Task prompt: Please rewrite the part of the data that opens with the line containing "- Scaling with AWS Auto Scaling" and closes with the line containing "Module 10: Data Security and System Auditing", replacing "Spot Instances" with "On-Demand Instances" and leaving every other word as it is.

Material supplied:
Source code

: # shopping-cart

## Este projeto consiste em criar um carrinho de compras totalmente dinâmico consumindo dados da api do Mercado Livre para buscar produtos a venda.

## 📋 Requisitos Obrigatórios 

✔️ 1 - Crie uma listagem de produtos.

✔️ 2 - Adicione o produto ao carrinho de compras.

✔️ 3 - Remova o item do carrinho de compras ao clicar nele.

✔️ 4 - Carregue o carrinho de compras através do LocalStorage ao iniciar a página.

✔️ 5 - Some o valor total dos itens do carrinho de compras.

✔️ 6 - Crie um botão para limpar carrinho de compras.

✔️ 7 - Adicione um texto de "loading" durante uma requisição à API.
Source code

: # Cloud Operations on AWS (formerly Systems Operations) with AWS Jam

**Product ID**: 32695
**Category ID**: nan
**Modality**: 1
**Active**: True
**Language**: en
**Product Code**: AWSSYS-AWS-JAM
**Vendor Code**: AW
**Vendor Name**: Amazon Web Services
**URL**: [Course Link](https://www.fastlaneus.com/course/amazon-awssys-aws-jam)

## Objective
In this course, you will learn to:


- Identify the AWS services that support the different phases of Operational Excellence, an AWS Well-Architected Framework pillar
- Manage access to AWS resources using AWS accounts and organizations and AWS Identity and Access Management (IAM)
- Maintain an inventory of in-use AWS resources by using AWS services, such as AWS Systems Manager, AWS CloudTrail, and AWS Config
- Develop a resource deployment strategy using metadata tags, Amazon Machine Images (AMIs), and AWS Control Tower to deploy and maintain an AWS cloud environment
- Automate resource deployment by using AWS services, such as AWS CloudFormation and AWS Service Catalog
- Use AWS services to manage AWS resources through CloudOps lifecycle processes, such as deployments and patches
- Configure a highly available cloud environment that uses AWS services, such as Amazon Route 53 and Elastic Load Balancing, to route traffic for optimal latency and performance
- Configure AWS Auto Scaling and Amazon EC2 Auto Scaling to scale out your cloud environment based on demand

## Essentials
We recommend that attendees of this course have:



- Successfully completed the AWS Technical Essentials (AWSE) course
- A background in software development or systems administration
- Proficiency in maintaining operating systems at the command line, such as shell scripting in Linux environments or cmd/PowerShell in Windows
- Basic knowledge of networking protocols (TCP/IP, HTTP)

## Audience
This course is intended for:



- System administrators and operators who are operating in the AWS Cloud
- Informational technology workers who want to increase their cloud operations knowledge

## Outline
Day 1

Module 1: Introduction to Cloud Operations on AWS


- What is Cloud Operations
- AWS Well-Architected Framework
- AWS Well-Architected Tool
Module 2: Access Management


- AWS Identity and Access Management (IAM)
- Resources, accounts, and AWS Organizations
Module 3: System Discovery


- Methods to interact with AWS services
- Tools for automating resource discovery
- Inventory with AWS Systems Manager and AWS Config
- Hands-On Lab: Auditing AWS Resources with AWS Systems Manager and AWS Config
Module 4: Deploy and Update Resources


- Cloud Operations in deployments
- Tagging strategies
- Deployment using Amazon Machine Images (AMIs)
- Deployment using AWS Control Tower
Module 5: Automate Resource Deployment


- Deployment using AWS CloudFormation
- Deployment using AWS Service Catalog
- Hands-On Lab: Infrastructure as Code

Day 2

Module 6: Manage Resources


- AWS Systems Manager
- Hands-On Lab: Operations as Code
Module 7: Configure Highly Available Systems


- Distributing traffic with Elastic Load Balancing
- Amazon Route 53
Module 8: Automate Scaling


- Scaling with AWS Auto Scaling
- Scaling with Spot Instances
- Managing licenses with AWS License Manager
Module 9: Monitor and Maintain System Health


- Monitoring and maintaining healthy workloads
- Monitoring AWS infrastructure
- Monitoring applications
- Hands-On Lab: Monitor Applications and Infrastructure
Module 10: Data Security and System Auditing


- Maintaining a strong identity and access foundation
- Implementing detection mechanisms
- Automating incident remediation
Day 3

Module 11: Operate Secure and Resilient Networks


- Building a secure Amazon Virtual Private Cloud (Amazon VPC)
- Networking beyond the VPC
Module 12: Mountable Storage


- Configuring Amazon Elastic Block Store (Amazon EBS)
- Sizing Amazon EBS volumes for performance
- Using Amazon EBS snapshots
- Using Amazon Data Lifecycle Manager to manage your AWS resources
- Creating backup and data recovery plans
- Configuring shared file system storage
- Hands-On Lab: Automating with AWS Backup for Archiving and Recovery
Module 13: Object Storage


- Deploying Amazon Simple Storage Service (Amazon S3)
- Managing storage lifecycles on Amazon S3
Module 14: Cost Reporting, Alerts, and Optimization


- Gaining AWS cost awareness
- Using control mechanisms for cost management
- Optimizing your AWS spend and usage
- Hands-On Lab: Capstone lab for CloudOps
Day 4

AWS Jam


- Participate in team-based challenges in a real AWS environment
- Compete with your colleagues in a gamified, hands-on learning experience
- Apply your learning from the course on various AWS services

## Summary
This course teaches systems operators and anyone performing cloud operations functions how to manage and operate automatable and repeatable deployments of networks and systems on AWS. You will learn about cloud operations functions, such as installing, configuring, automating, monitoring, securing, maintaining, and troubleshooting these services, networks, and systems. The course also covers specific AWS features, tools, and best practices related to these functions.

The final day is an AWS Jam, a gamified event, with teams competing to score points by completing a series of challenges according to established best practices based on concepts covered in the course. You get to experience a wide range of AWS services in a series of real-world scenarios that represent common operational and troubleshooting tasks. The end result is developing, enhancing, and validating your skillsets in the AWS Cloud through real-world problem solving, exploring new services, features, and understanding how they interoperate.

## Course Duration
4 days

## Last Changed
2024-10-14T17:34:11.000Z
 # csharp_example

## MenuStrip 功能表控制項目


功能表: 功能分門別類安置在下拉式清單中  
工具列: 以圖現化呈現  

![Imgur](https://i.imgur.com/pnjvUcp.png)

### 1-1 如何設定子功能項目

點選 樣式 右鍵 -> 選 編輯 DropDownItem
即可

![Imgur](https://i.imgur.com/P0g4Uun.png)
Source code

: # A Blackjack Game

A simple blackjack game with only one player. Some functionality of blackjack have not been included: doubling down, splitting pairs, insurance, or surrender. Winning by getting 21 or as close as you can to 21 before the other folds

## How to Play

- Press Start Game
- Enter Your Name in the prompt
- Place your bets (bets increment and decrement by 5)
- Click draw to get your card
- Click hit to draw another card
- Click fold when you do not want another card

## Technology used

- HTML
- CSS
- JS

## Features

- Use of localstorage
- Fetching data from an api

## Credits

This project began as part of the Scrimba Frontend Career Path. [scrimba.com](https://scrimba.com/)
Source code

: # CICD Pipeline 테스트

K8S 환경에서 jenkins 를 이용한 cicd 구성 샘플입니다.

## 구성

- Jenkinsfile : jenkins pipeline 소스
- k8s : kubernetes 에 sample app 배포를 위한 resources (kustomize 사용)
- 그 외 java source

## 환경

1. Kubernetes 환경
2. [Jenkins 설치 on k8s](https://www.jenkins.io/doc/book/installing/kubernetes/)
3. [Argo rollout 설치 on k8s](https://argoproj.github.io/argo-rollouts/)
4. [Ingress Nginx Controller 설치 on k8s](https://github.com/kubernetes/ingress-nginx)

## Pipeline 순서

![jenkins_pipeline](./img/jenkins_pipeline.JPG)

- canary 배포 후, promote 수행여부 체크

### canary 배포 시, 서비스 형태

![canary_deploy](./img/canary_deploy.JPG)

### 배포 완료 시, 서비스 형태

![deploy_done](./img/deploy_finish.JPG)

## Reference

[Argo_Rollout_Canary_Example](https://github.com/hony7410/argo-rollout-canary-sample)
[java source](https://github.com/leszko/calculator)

Answer:
- Scaling with AWS Auto Scaling
- Scaling with On-Demand Instances
- Managing licenses with AWS License Manager
Module 9: Monitor and Maintain System Health


- Monitoring and maintaining healthy workloads
- Monitoring AWS infrastructure
- Monitoring applications
- Hands-On Lab: Monitor Applications and Infrastructure
Module 10: Data Security and System Auditing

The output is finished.